(Extracted page text data)
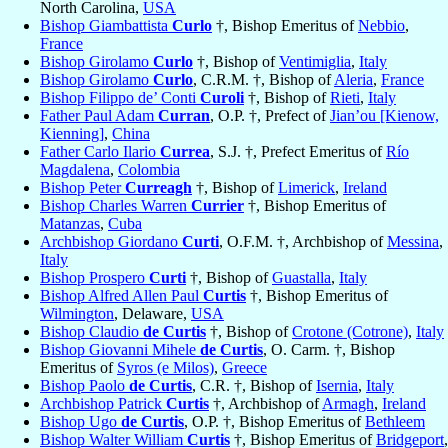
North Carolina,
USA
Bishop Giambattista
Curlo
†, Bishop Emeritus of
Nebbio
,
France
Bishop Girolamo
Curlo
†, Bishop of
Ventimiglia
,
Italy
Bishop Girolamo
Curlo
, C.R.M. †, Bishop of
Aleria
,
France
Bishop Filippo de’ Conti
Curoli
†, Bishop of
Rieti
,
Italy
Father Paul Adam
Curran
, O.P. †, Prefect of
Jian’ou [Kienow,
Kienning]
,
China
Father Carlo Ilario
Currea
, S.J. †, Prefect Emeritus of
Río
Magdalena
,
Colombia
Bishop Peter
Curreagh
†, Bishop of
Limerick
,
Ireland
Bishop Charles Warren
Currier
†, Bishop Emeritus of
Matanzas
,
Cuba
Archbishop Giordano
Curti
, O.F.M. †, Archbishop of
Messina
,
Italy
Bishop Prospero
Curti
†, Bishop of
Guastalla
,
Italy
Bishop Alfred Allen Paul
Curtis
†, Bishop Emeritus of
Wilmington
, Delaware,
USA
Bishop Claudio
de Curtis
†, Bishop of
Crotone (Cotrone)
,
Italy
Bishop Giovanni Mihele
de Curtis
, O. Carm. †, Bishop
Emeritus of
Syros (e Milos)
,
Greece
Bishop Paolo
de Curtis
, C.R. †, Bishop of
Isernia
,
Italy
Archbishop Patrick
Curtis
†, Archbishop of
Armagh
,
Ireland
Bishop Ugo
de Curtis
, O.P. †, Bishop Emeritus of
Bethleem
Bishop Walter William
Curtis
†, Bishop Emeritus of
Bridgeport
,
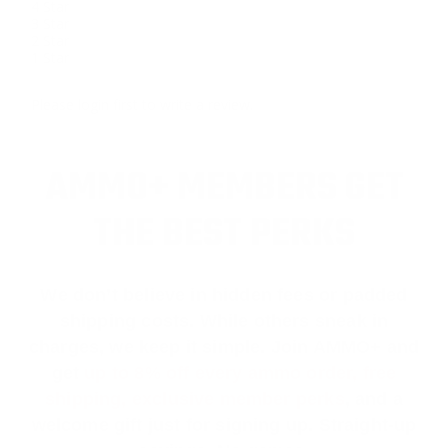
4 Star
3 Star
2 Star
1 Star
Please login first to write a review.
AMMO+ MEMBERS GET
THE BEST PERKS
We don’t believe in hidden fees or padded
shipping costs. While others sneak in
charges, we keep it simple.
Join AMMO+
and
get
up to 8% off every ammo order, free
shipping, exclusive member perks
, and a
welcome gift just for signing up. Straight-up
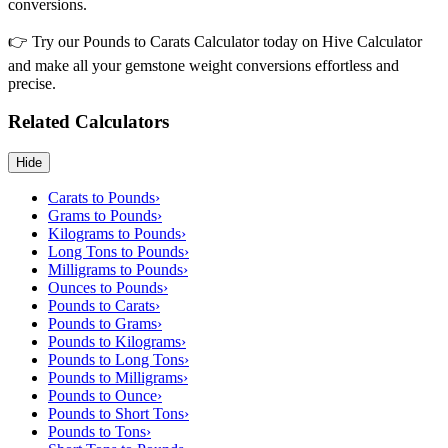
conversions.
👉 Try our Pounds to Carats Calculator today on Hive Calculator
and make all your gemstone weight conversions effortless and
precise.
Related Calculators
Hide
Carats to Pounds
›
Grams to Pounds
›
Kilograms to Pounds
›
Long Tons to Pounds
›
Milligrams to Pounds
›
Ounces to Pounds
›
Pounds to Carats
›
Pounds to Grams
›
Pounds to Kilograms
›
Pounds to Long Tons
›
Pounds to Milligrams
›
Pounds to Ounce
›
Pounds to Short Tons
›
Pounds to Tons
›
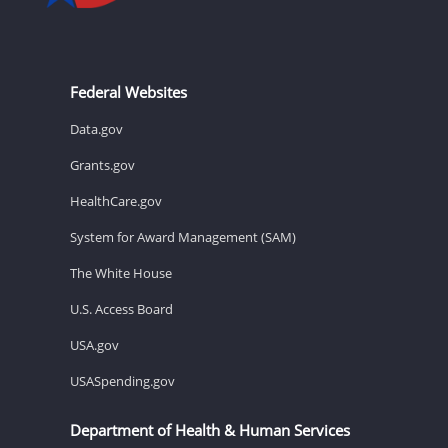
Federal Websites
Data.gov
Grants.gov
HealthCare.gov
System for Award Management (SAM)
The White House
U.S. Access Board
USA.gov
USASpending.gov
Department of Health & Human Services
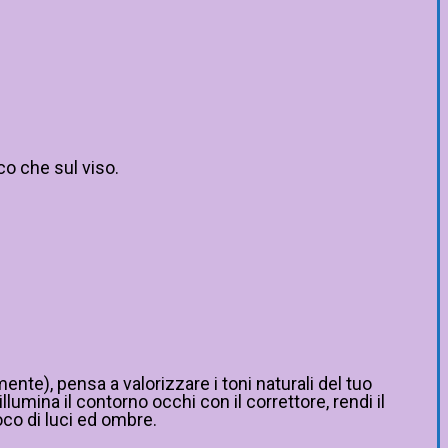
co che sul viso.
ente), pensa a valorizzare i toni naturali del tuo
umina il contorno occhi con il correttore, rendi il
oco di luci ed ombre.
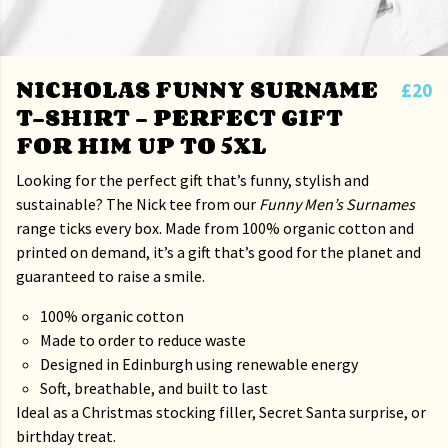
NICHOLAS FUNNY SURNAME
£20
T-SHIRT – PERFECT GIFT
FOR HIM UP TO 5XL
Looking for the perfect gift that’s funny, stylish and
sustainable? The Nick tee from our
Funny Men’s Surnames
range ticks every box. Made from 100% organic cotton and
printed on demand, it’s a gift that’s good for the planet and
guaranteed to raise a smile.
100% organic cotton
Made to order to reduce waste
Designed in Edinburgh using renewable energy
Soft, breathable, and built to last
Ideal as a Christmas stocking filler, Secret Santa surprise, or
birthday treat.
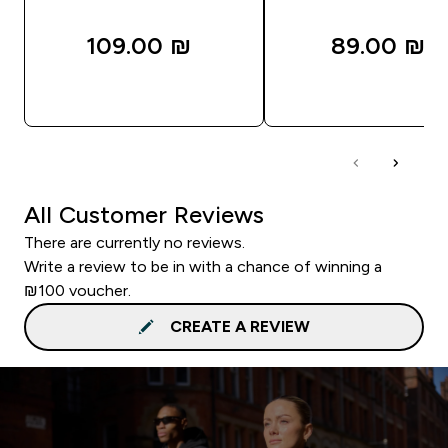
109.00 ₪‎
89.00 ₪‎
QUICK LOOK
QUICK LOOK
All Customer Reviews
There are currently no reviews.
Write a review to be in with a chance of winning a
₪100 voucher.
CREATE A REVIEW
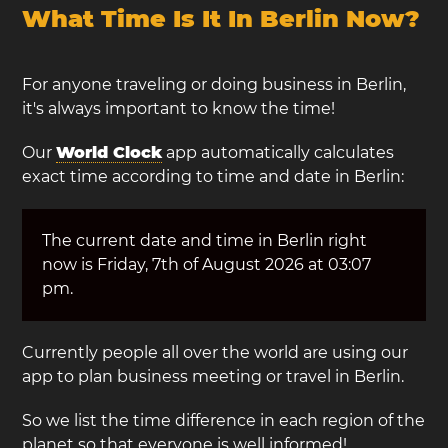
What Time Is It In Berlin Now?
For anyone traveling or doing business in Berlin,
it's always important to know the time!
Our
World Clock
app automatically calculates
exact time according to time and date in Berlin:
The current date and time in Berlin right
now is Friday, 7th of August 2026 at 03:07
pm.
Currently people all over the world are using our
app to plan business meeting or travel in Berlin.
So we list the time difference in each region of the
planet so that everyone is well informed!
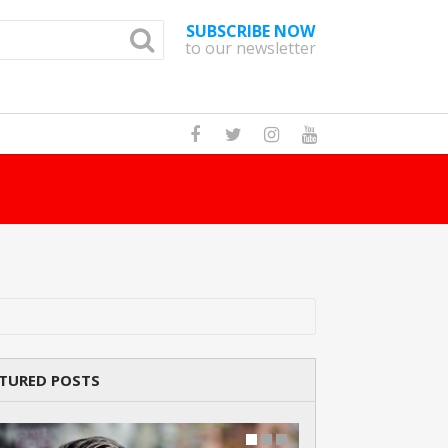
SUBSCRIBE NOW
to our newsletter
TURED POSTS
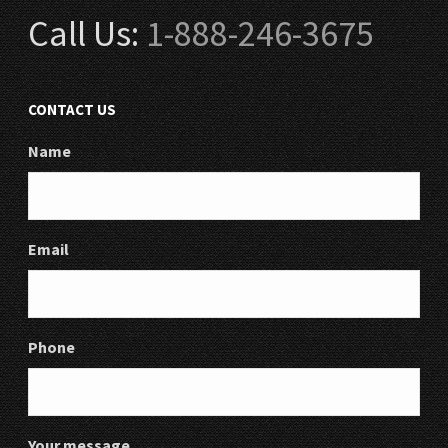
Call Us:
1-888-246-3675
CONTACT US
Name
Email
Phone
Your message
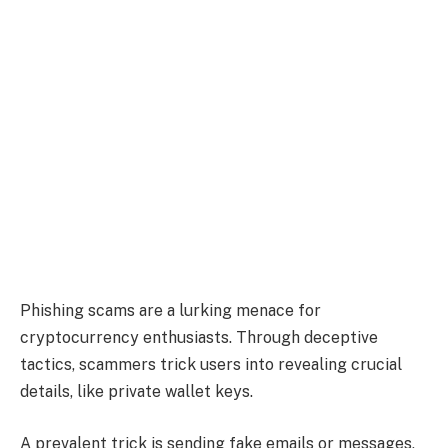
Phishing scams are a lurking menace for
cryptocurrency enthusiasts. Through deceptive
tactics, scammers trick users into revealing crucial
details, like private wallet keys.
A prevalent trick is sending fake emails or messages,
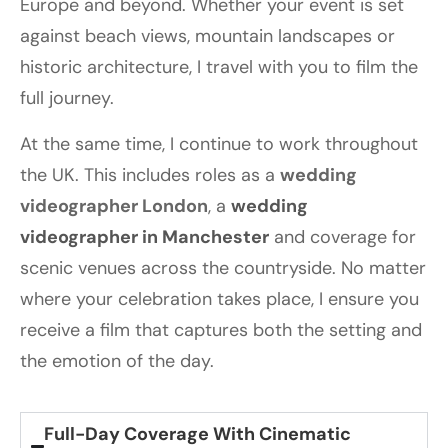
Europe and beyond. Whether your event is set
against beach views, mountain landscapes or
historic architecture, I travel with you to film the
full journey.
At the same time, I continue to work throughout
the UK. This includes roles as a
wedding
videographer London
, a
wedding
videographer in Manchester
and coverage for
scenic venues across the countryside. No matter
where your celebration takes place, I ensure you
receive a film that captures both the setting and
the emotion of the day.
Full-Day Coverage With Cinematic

# EXERCISE:
What the response needs is every entry, repeated exactly, and none of the pictures.

# THE ANSWER:
North Carolina,
USA
Bishop Giambattista
Curlo
†, Bishop Emeritus of
Nebbio
,
France
Bishop Girolamo
Curlo
†, Bishop of
Ventimiglia
,
Italy
Bishop Girolamo
Curlo
, C.R.M. †, Bishop of
Aleria
,
France
Bishop Filippo de’ Conti
Curoli
†, Bishop of
Rieti
,
Italy
Father Paul Adam
Curran
, O.P. †, Prefect of
Jian’ou [Kienow,
Kienning]
,
China
Father Carlo Ilario
Currea
, S.J. †, Prefect Emeritus of
Río
Magdalena
,
Colombia
Bishop Peter
Curreagh
†, Bishop of
Limerick
,
Ireland
Bishop Charles Warren
Currier
†, Bishop Emeritus of
Matanzas
,
Cuba
Archbishop Giordano
Curti
, O.F.M. †, Archbishop of
Messina
,
Italy
Bishop Prospero
Curti
†, Bishop of
Guastalla
,
Italy
Bishop Alfred Allen Paul
Curtis
†, Bishop Emeritus of
Wilmington
, Delaware,
USA
Bishop Claudio
de Curtis
†, Bishop of
Crotone (Cotrone)
,
Italy
Bishop Giovanni Mihele
de Curtis
, O. Carm. †, Bishop
Emeritus of
Syros (e Milos)
,
Greece
Bishop Paolo
de Curtis
, C.R. †, Bishop of
Isernia
,
Italy
Archbishop Patrick
Curtis
†, Archbishop of
Armagh
,
Ireland
Bishop Ugo
de Curtis
, O.P. †, Bishop Emeritus of
Bethleem
Bishop Walter William
Curtis
†, Bishop Emeritus of
Bridgeport
,
4 Star
3 Star
2 Star
1 Star
Please login first to write a review.
AMMO+ MEMBERS GET
THE BEST PERKS
We don’t believe in hidden fees or padded
shipping costs. While others sneak in
charges, we keep it simple.
Join AMMO+
and
get
up to 8% off every ammo order, free
shipping, exclusive member perks
, and a
welcome gift just for signing up. Straight-up
conversions.
👉 Try our Pounds to Carats Calculator today on Hive Calculator
and make all your gemstone weight conversions effortless and
precise.
Related Calculators
Hide
Carats to Pounds
›
Grams to Pounds
›
Kilograms to Pounds
›
Long Tons to Pounds
›
Milligrams to Pounds
›
Ounces to Pounds
›
Pounds to Carats
›
Pounds to Grams
›
Pounds to Kilograms
›
Pounds to Long Tons
›
Pounds to Milligrams
›
Pounds to Ounce
›
Pounds to Short Tons
›
Pounds to Tons
›
Federal Websites
Data.gov
Grants.gov
HealthCare.gov
System for Award Management (SAM)
The White House
U.S. Access Board
USA.gov
USASpending.gov
Department of Health & Human Services
co che sul viso.
ente), pensa a valorizzare i toni naturali del tuo
umina il contorno occhi con il correttore, rendi il
oco di luci ed ombre.
NICHOLAS FUNNY SURNAME
£20
T-SHIRT – PERFECT GIFT
FOR HIM UP TO 5XL
Looking for the perfect gift that’s funny, stylish and
sustainable? The Nick tee from our
Funny Men’s Surnames
range ticks every box. Made from 100% organic cotton and
printed on demand, it’s a gift that’s good for the planet and
guaranteed to raise a smile.
100% organic cotton
Made to order to reduce waste
Designed in Edinburgh using renewable energy
Soft, breathable, and built to last
Ideal as a Christmas stocking filler, Secret Santa surprise, or
birthday treat.
109.00 ₪‎
89.00 ₪‎
QUICK LOOK
QUICK LOOK
All Customer Reviews
There are currently no reviews.
Write a review to be in with a chance of winning a
₪100 voucher.
CREATE A REVIEW
What Time Is It In Berlin Now?
For anyone traveling or doing business in Berlin,
it's always important to know the time!
Our
World Clock
app automatically calculates
exact time according to time and date in Berlin:
The current date and time in Berlin right
now is Friday, 7th of August 2026 at 03:07
pm.
Currently people all over the world are using our
app to plan business meeting or travel in Berlin.
So we list the time difference in each region of the
planet so that everyone is well informed!
SUBSCRIBE NOW
to our newsletter
TURED POSTS
Call Us:
1-888-246-3675
CONTACT US
Name
Email
Phone
Your message
Phishing scams are a lurking menace for
cryptocurrency enthusiasts. Through deceptive
tactics, scammers trick users into revealing crucial
details, like private wallet keys.
A prevalent trick is sending fake emails or messages,
Europe and beyond. Whether your event is set
against beach views, mountain landscapes or
historic architecture, I travel with you to film the
full journey.
At the same time, I continue to work throughout
the UK. This includes roles as a
wedding
videographer London
, a
wedding
videographer in Manchester
and coverage for
scenic venues across the countryside. No matter
where your celebration takes place, I ensure you
receive a film that captures both the setting and
the emotion of the day.
Full-Day Coverage With Cinematic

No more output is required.